Monday, February 18, 2008

LIVING DEITY

This article appeared on The Economic Times, Bangalore edition, on July 5, 1992.
The anointing of a Living Deity

Chennai

If popularity is a game of numbers, the Tamil Nadu chief minister Ms. Jayalalitha has clearly emerged a winner at the AIADMK conference at Madurai. Despite the overwhelming mandate received last year, the party supremo felt the need for a fresh referendum to revive public memory and silence the critics, all in a stroke.

She achieved all this and more. Ms. Jayalalitha used Madurai to install her most trusted stalwarts-K. Sengotaiyan, S. Kannappan, and Azhagu Thirunavukkarasu- in the second tier of power, which is all secondary leaders in this State can hope for.

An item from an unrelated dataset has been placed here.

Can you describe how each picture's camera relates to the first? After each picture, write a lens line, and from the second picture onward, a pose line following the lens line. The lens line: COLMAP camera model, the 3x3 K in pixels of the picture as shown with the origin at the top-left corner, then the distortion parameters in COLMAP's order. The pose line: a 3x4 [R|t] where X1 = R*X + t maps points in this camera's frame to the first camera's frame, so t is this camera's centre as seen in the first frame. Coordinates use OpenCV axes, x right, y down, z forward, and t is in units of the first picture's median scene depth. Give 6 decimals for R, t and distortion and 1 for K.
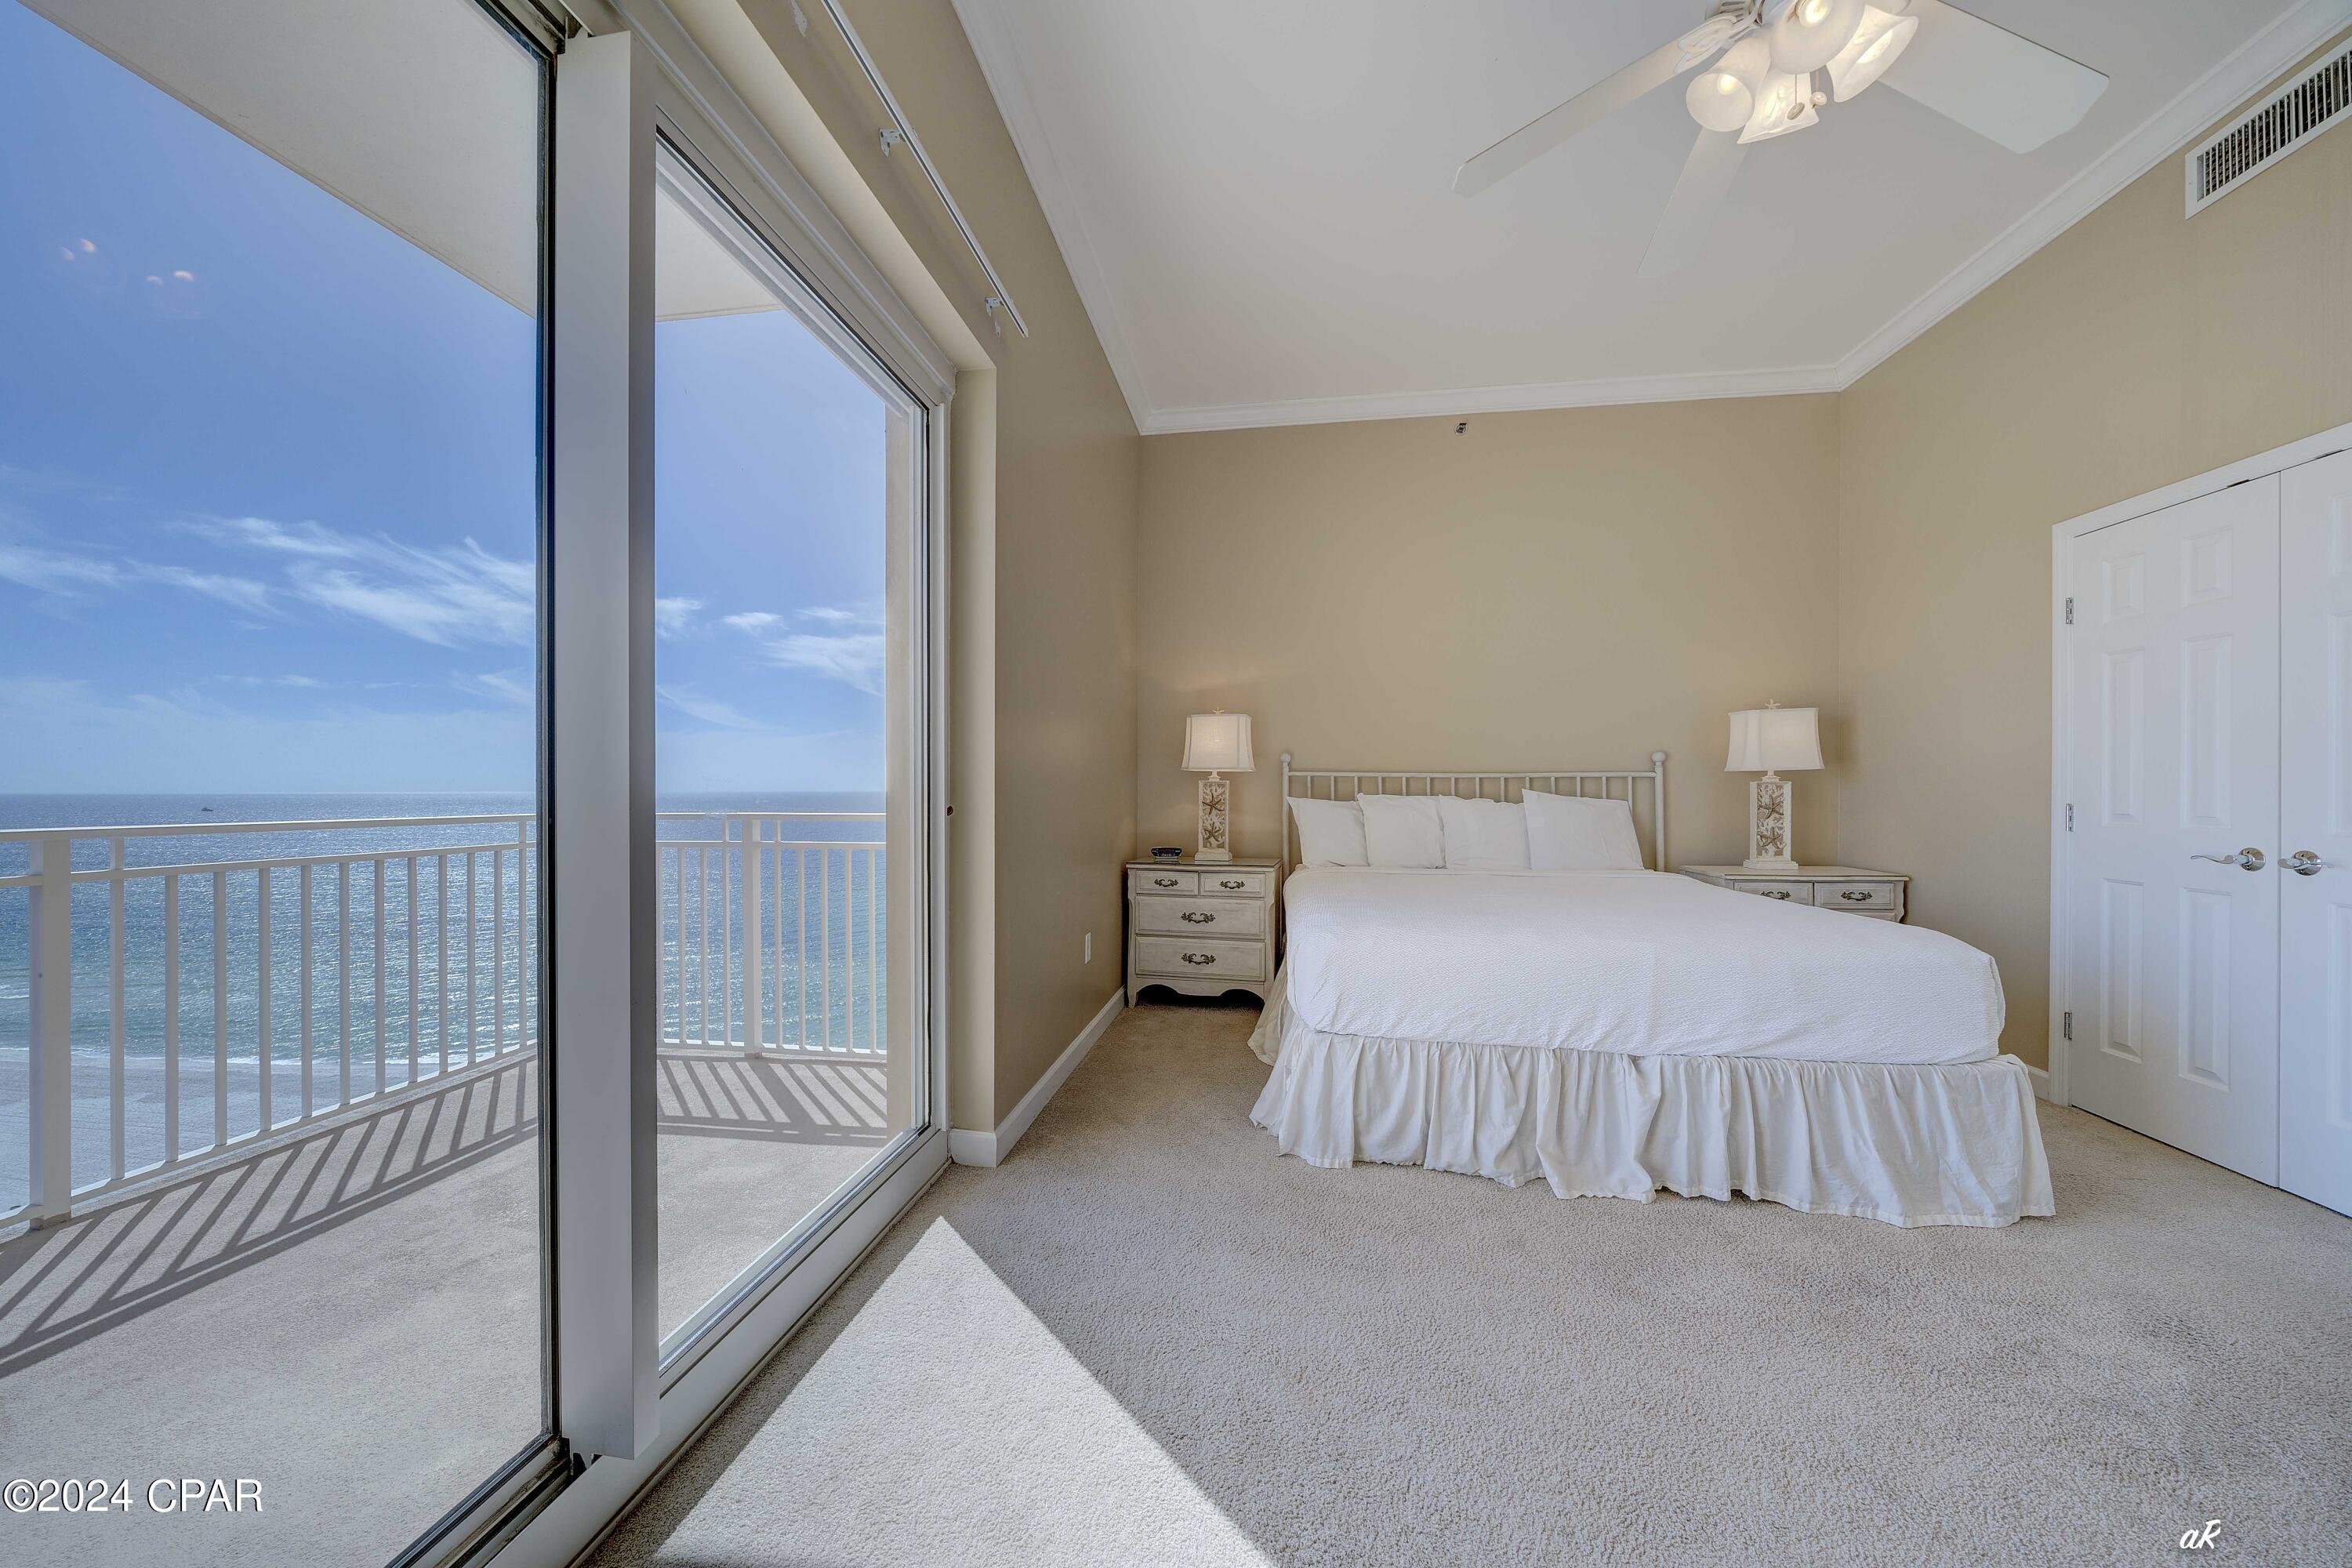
lens RADIAL K [[822.6, 0, 1179.2], [0, 822.6, 792.2], [0, 0, 1]] dist [-0.001192, -0.001137]
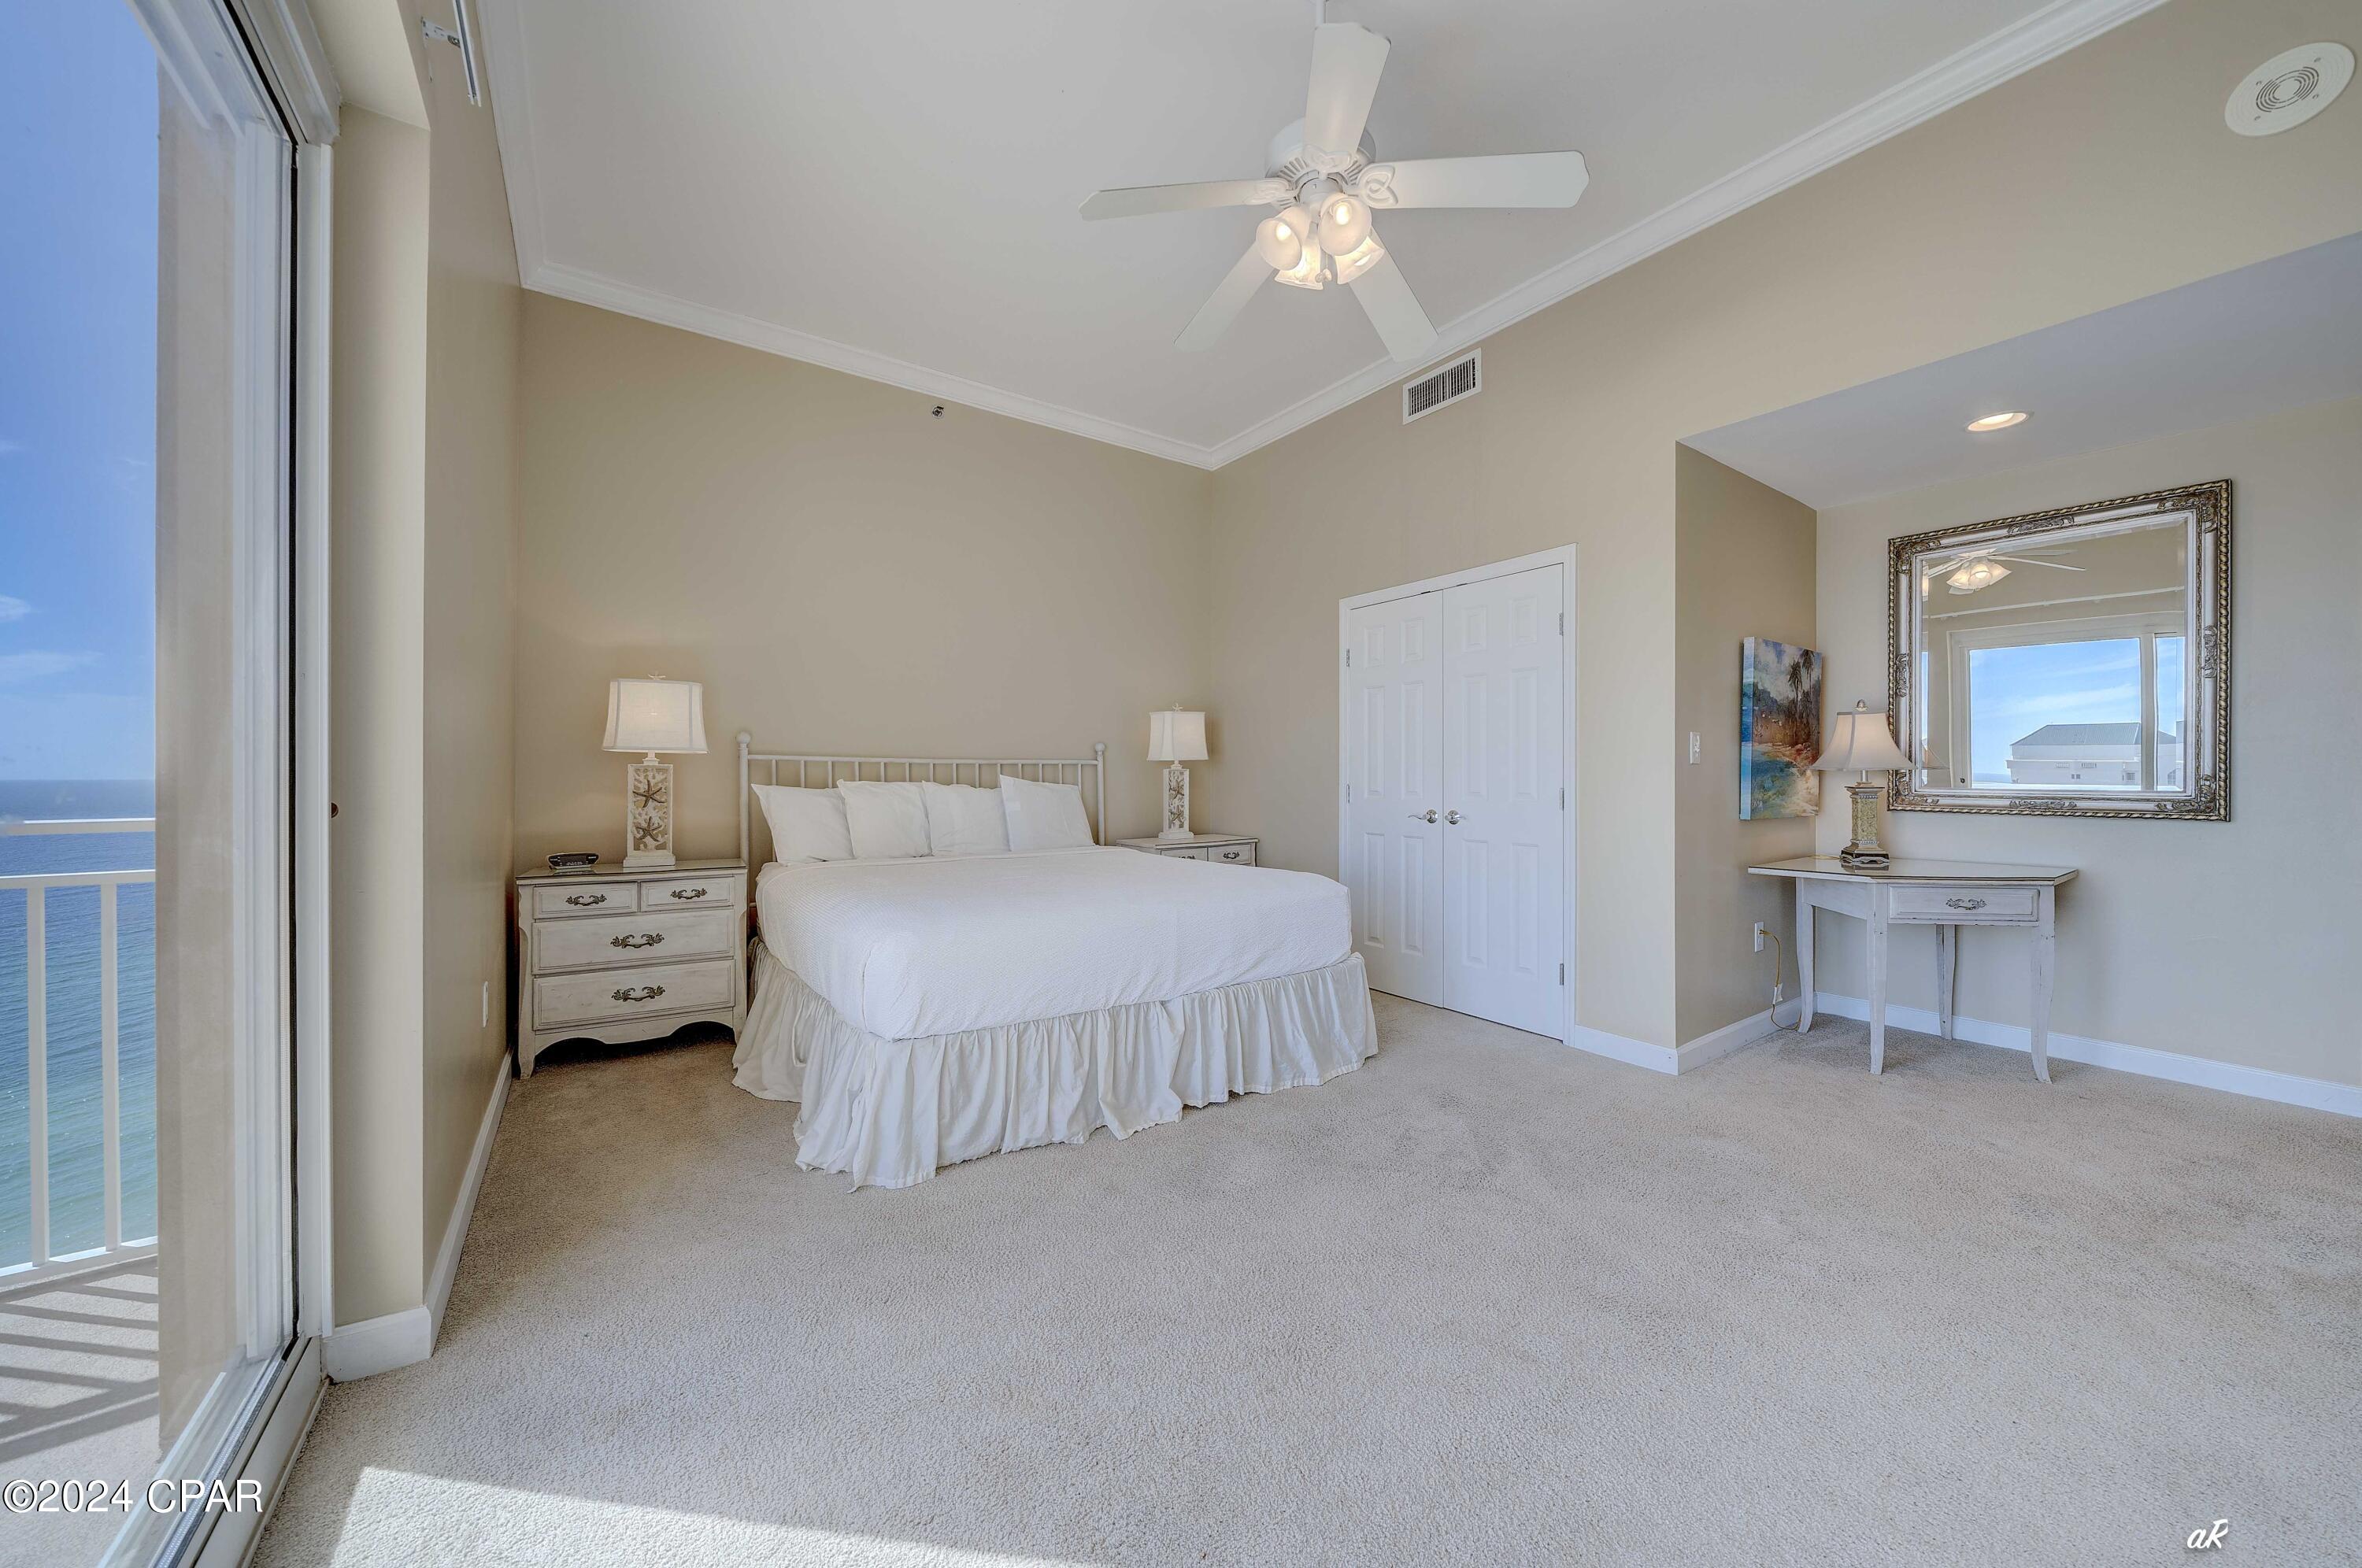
lens RADIAL K [[826.0, 0, 1239.6], [0, 826.0, 775.2], [0, 0, 1]] dist [-0.001192, -0.001137]
pose [[0.712056, -0.000473, 0.702122, -0.140326], [0.003427, 0.999990, -0.002802, 0.000394], [-0.702114, 0.004401, 0.712051, 0.054823]]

Madurai is the seat of the Goddess Meenakshi -the giver of power and strength. Judging by the deification of Ms. Jayalalitha by the mesmerized masses, it appears that she has found a place in the pantheon of Gods. All the stops were pulled out while she was being anointed as the new leader of the Dravidians. Nothing really new in a State where making cult figures out of mere film stars and politicians is a part of life.

Ms. Jayalalitha's 130-minute speech at Madurai had all the ingredients used in the past to arouse Dravidian passions, and was programmed to obliterate the memory of MG Ramachandran, her mentor since her entry into politics in 1984. No less than an unceremonious dismissal was accorded to Mr. Karunanidhi, the former chief minister.

She did not spare the two ministers (K Rajaram and RM Veerappan) whom she had jettisoned from her Cabinet. Both are veterans from the MGR era. But her best was reserved to paint the picture of a lady in distress. If Ms Jayalalitha flawed during her delivery, it showed up in the quiet tone and lack of histrionics her predecessors used. But the message was clear -the lady had been cheated in the past of her rightful place in the Dravidian movement, and, on occasions, even humiliated.

Even Lord Balaji at Tirupathi, it would seem, could have reason to envy the offerings made at the feet of Idhaya Theivam (the living deity, as she is often referred to.) The offerings included a Rs12,00,000 silver coated throne replete with a silver foot-rest and crown, a four and a half feet high replica of the rock fort (a popular temple in Trichy.) The 13- kilogram model is plated with gold and reportedly costs Rs52000. A 9-kilogram model Ashoka sword costing Rs41000, was also gifted to her.

Of the 60-odd giant cut-outs that towered over Madurai, only a handful were of MGR. The millions of maroon and red party flags made of paper had sketches only of the DMK (the party's precursor) founder-leader CN Annadurai.

The emergence of the Purathchi Thalaivi Peravai (forum) staffed with former conscripts of the MGR Fans Association, and a car and truck in which she was involved in an accident in the late 80s put on display at the exhibition of Dravidian culture, were other powerful reminders to enforce the view that Ms Jayalalitha brooked no usurpers.

The two-day mega meet has established that Purathi Thalaivi or revolutionary leader (with doctor prefixed to the legend, no other title was used to invoke her name in Madurai) is the ultimate overseer of the State's politics. With the World Tamil Sangham conference planned as the next fixture in Jayalalitha's calendar, both the Congress and the Opposition parties will find it difficult to extricate themselves from the pulverizing effects of the Jayalalitha juggernaut.

The Congress party has acknowleged both the success of the two-day conference, and her ascendancy to the throne as monarch of the Dravidian movement. This unsolicited certification has come from the TNCC president K Ramamurthi, despite the fact that the Congress MLAs and MPs were not invited to Madurai (the AIADMK sent a large delegation to the AICC conference at Tirupati on being officially invited.)

However, by showing her distain for anything that looks like opposition, she kept the door to New Delhi slightly ajar by permitting the conference to adopt a resolution hailing the new economic policy of the Union government. However, Ms Jayalalitha made it known in her address, that she, and not the death of Rajiv Gandhi was the sole factor behind the sweeping victory of the AIADMK-Congress alliance in the 1991 elections. With the Congress only too eager to please and the opposition fragmented for the time being, Ms. Jayalalitha is all set to rule Tamil Nadu at her whim and fancy.